----- SOURCE DATA

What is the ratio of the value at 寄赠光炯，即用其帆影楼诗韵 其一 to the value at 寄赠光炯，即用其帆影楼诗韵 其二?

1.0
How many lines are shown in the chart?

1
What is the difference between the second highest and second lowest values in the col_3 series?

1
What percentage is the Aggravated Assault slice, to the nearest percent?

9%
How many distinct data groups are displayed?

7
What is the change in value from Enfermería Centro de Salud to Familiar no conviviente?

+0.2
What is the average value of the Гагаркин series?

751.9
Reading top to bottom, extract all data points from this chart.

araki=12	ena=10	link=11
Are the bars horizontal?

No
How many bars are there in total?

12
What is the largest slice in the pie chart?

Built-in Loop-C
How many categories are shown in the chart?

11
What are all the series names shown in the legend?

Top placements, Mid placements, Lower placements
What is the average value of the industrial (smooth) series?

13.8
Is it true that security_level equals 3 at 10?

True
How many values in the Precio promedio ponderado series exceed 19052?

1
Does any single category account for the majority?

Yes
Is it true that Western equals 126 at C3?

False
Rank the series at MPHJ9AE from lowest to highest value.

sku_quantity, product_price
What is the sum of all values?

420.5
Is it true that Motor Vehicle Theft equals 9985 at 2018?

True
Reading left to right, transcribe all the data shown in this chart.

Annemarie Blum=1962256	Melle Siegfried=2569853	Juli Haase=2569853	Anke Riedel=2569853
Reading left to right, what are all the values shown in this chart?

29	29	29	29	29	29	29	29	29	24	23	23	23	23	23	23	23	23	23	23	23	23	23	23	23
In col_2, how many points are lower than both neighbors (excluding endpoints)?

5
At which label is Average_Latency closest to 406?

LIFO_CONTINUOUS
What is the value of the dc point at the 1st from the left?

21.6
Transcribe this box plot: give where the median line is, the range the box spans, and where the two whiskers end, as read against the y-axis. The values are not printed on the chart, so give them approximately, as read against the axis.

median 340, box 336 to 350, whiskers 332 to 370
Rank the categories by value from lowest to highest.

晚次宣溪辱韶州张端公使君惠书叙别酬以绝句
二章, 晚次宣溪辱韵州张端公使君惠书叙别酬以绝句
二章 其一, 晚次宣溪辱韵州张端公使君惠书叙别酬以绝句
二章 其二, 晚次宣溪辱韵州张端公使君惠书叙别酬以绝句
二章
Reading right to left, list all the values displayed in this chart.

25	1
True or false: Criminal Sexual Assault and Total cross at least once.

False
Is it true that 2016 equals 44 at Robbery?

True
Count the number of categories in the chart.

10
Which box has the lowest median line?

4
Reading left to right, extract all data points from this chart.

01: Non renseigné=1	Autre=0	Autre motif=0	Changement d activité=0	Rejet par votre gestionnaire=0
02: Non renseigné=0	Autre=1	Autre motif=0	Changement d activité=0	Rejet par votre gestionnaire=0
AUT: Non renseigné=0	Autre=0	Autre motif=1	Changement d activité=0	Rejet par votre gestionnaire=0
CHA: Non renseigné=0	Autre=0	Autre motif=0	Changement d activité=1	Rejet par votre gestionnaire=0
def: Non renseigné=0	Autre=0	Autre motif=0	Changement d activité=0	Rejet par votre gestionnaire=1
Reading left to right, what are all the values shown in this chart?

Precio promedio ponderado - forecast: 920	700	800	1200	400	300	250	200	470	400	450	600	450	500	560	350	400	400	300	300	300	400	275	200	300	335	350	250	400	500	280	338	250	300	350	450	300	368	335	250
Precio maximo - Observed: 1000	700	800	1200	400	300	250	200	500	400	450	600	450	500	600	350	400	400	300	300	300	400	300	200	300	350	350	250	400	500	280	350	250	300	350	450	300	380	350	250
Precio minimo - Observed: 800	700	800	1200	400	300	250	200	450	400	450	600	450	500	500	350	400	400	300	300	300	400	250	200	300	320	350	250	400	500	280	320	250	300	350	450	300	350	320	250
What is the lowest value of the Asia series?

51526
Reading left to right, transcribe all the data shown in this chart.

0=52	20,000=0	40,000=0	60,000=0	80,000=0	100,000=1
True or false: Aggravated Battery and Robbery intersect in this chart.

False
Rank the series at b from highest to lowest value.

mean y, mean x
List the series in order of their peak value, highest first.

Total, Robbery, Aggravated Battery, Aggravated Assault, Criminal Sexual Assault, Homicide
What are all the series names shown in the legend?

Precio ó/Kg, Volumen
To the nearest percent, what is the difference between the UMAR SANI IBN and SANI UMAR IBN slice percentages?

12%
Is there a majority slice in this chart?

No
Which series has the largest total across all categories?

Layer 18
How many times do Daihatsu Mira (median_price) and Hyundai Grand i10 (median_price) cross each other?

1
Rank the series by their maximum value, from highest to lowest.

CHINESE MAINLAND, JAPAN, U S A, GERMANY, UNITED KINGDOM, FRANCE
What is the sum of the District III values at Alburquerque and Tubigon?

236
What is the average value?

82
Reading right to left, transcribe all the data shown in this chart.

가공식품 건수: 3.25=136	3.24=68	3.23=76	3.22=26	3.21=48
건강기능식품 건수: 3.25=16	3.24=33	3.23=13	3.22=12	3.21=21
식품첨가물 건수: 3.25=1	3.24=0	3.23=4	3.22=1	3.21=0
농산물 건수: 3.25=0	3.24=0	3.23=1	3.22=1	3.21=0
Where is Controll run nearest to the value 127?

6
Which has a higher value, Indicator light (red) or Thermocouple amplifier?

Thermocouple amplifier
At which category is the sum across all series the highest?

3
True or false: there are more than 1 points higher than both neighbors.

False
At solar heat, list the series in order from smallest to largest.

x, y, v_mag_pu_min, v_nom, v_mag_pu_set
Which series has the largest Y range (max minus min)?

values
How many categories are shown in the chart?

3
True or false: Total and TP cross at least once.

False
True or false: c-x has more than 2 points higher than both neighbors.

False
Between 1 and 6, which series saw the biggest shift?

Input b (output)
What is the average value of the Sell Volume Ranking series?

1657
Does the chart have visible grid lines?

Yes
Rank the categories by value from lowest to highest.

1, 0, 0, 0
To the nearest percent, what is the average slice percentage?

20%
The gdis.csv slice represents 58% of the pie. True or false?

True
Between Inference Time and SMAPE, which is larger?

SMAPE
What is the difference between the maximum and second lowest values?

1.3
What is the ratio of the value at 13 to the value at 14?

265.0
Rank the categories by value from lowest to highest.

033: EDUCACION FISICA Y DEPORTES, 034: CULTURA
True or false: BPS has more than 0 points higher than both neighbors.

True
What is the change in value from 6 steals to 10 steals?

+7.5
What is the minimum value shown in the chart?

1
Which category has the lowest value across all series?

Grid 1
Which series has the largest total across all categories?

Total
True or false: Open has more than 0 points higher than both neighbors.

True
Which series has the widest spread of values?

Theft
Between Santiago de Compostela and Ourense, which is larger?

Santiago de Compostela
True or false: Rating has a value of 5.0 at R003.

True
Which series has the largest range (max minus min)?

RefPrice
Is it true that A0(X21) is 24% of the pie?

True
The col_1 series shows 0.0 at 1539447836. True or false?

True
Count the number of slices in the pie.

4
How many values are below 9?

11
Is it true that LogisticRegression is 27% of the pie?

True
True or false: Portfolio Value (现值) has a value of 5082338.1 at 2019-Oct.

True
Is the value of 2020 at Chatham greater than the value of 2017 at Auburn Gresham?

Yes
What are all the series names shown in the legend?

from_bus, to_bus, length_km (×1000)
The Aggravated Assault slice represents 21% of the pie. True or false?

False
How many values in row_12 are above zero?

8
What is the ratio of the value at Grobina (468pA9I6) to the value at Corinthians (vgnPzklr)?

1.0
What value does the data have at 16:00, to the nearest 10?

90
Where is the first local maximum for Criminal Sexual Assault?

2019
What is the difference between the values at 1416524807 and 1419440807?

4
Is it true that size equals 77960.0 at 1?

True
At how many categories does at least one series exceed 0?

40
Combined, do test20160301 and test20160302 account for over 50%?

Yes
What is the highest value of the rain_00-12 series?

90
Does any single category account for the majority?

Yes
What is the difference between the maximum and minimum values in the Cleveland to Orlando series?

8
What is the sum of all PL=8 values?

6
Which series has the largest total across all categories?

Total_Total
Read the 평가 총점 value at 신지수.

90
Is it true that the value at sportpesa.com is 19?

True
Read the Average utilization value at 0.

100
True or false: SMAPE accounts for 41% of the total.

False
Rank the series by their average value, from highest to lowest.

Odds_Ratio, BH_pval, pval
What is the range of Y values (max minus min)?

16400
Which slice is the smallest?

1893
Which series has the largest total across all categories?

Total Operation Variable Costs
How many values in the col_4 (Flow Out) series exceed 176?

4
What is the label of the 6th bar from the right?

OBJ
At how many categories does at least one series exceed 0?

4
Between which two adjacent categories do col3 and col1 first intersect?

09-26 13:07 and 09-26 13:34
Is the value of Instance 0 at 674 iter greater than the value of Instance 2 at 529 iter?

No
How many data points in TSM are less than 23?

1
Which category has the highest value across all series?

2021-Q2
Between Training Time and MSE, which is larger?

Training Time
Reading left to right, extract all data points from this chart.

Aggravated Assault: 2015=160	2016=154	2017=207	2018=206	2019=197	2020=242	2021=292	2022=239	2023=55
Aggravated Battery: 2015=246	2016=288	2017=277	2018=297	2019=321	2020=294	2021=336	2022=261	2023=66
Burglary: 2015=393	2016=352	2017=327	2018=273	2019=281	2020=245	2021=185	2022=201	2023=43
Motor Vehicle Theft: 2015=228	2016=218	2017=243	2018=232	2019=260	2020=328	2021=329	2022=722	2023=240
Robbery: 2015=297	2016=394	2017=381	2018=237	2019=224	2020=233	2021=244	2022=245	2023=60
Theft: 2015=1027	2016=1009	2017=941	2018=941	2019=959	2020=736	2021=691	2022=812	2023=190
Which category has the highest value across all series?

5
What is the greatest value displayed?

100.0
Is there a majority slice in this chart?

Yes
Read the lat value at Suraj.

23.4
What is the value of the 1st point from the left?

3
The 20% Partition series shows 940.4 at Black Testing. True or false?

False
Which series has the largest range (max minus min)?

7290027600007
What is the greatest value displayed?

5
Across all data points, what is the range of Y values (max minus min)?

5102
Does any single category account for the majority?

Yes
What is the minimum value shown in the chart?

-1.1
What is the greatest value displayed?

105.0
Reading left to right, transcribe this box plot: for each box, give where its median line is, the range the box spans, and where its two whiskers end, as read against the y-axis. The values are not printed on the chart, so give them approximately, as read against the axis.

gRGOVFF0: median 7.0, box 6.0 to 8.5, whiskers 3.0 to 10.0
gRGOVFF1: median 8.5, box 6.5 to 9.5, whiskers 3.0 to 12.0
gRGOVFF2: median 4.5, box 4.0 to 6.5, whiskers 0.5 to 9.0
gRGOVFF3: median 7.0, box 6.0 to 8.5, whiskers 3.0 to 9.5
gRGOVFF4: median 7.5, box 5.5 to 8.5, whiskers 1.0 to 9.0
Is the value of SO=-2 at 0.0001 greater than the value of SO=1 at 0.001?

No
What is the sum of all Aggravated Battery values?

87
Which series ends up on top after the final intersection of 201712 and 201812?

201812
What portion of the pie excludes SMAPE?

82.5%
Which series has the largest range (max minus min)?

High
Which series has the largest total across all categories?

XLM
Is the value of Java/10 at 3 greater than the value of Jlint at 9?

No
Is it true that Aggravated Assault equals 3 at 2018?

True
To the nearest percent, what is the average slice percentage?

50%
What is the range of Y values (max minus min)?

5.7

----------

• [AIM OF THE EXERCISE] How many lines in the items above contain the string "percent"? Reply with the number alone.

• [TASK RESULT] 4